L’État stratège, entre transition écologique et numérisation
Les grandes ruptures économiques contemporaines obligent l’État à adopter une posture plus stratégique. La transition écologique, par exemple, nécessite des investissements massifs dans les transports, l’énergie et les infrastructures. L’Union européenne a développé le pacte vert pour orienter l’économie vers un modèle bas carbone. Ces politiques modifient la structure industrielle, influencent les décisions d’investissement et réorganisent la concurrence mondiale.
La transformation numérique renforce également le besoin de régulation. Les géants de la technologie, en concentrant les données et les capacités d’innovation, peuvent imposer des normes privées à l’ensemble de la société. L’État intervient donc pour protéger la souveraineté numérique, encadrer les algorithmes, garantir la cybersécurité et assurer la protection des données personnelles. Le Règlement général sur la protection des données illustre cette volonté de restaurer le pouvoir public dans un domaine où les entreprises disposent d’un avantage technologique considérable.
Une régulation qui s’adapte à la géopolitique et à la mondialisation
La montée des tensions géopolitiques a redéfini les missions économiques de l’État. La pandémie a révélé la dépendance excessive aux chaînes d’approvisionnement mondiales et a incité de nombreux pays à relocaliser certaines productions. Les politiques industrielles nationales se multiplient. Les États-Unis ont déployé des programmes massifs de subventions pour les semi-conducteurs et les technologies vertes, en partie balayés par l’administration Trump. L’Union européenne a élaboré sa propre stratégie industrielle pour renforcer son autonomie stratégique.
Cette évolution révèle une dimension politique de la régulation. L’État ne se contente plus de corriger les imperfections du marché. Il cherche à orienter l’économie, à protéger ses intérêts stratégiques et à anticiper des ruptures systémiques. Ce changement marque une rupture avec les années 1990 durant lesquelles la primauté était donnée à l’ouverture des marchés et à la privatisation.

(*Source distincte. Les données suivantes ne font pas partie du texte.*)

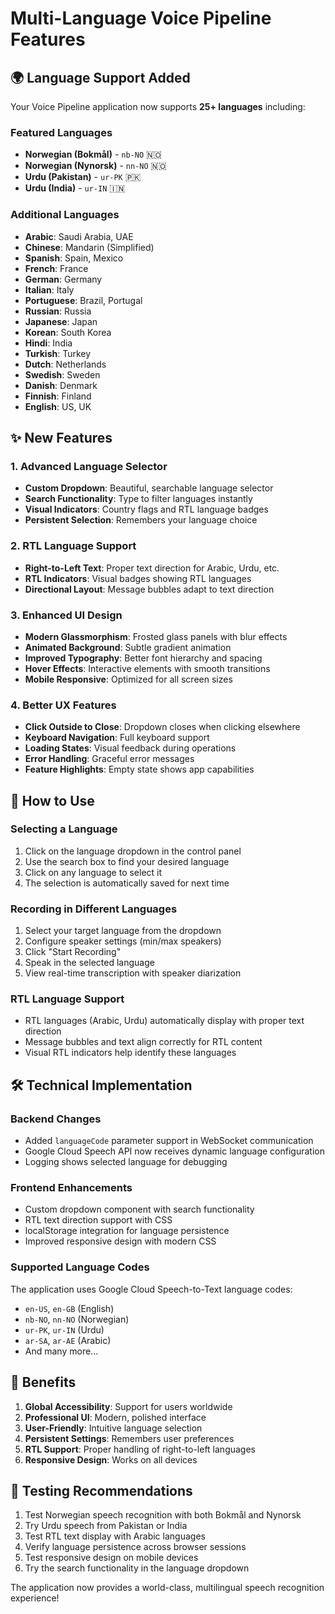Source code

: # Multi-Language Voice Pipeline Features

## 🌍 Language Support Added

Your Voice Pipeline application now supports **25+ languages** including:

### Featured Languages
- **Norwegian (Bokmål)** - `nb-NO` 🇳🇴
- **Norwegian (Nynorsk)** - `nn-NO` 🇳🇴  
- **Urdu (Pakistan)** - `ur-PK` 🇵🇰
- **Urdu (India)** - `ur-IN` 🇮🇳

### Additional Languages
- **Arabic**: Saudi Arabia, UAE
- **Chinese**: Mandarin (Simplified)
- **Spanish**: Spain, Mexico
- **French**: France
- **German**: Germany
- **Italian**: Italy
- **Portuguese**: Brazil, Portugal
- **Russian**: Russia
- **Japanese**: Japan
- **Korean**: South Korea
- **Hindi**: India
- **Turkish**: Turkey
- **Dutch**: Netherlands
- **Swedish**: Sweden
- **Danish**: Denmark
- **Finnish**: Finland
- **English**: US, UK

## ✨ New Features

### 1. Advanced Language Selector
- **Custom Dropdown**: Beautiful, searchable language selector
- **Search Functionality**: Type to filter languages instantly
- **Visual Indicators**: Country flags and RTL language badges
- **Persistent Selection**: Remembers your language choice

### 2. RTL Language Support
- **Right-to-Left Text**: Proper text direction for Arabic, Urdu, etc.
- **RTL Indicators**: Visual badges showing RTL languages
- **Directional Layout**: Message bubbles adapt to text direction

### 3. Enhanced UI Design
- **Modern Glassmorphism**: Frosted glass panels with blur effects
- **Animated Background**: Subtle gradient animation
- **Improved Typography**: Better font hierarchy and spacing
- **Hover Effects**: Interactive elements with smooth transitions
- **Mobile Responsive**: Optimized for all screen sizes

### 4. Better UX Features
- **Click Outside to Close**: Dropdown closes when clicking elsewhere
- **Keyboard Navigation**: Full keyboard support
- **Loading States**: Visual feedback during operations
- **Error Handling**: Graceful error messages
- **Feature Highlights**: Empty state shows app capabilities

## 🚀 How to Use

### Selecting a Language
1. Click on the language dropdown in the control panel
2. Use the search box to find your desired language
3. Click on any language to select it
4. The selection is automatically saved for next time

### Recording in Different Languages
1. Select your target language from the dropdown
2. Configure speaker settings (min/max speakers)
3. Click "Start Recording" 
4. Speak in the selected language
5. View real-time transcription with speaker diarization

### RTL Language Support
- RTL languages (Arabic, Urdu) automatically display with proper text direction
- Message bubbles and text align correctly for RTL content
- Visual RTL indicators help identify these languages

## 🛠 Technical Implementation

### Backend Changes
- Added `languageCode` parameter support in WebSocket communication
- Google Cloud Speech API now receives dynamic language configuration
- Logging shows selected language for debugging

### Frontend Enhancements
- Custom dropdown component with search functionality
- RTL text direction support with CSS
- localStorage integration for language persistence
- Improved responsive design with modern CSS

### Supported Language Codes
The application uses Google Cloud Speech-to-Text language codes:
- `en-US`, `en-GB` (English)
- `nb-NO`, `nn-NO` (Norwegian)
- `ur-PK`, `ur-IN` (Urdu)
- `ar-SA`, `ar-AE` (Arabic)
- And many more...

## 🎯 Benefits

1. **Global Accessibility**: Support for users worldwide
2. **Professional UI**: Modern, polished interface
3. **User-Friendly**: Intuitive language selection
4. **Persistent Settings**: Remembers user preferences
5. **RTL Support**: Proper handling of right-to-left languages
6. **Responsive Design**: Works on all devices

## 🔧 Testing Recommendations

1. Test Norwegian speech recognition with both Bokmål and Nynorsk
2. Try Urdu speech from Pakistan or India
3. Test RTL text display with Arabic languages
4. Verify language persistence across browser sessions
5. Test responsive design on mobile devices
6. Try the search functionality in the language dropdown

The application now provides a world-class, multilingual speech recognition experience!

Le rôle de l’État dans la régulation de l’économie de marché est devenu plus large et plus complexe. Il ne s’agit plus seulement de corriger les défaillances du marché. Il s’agit aussi de garantir la transparence, de protéger les consommateurs, de stabiliser l’économie, d’accompagner les transitions et de préserver la souveraineté économique. Cette évolution montre que l’économie de marché n’est pas un système autonome. Elle requiert une présence publique capable de concilier liberté, performance et justice sociale. Elle rappelle aussi que les choix de régulation influencent directement la trajectoire des entreprises, des territoires et des citoyens.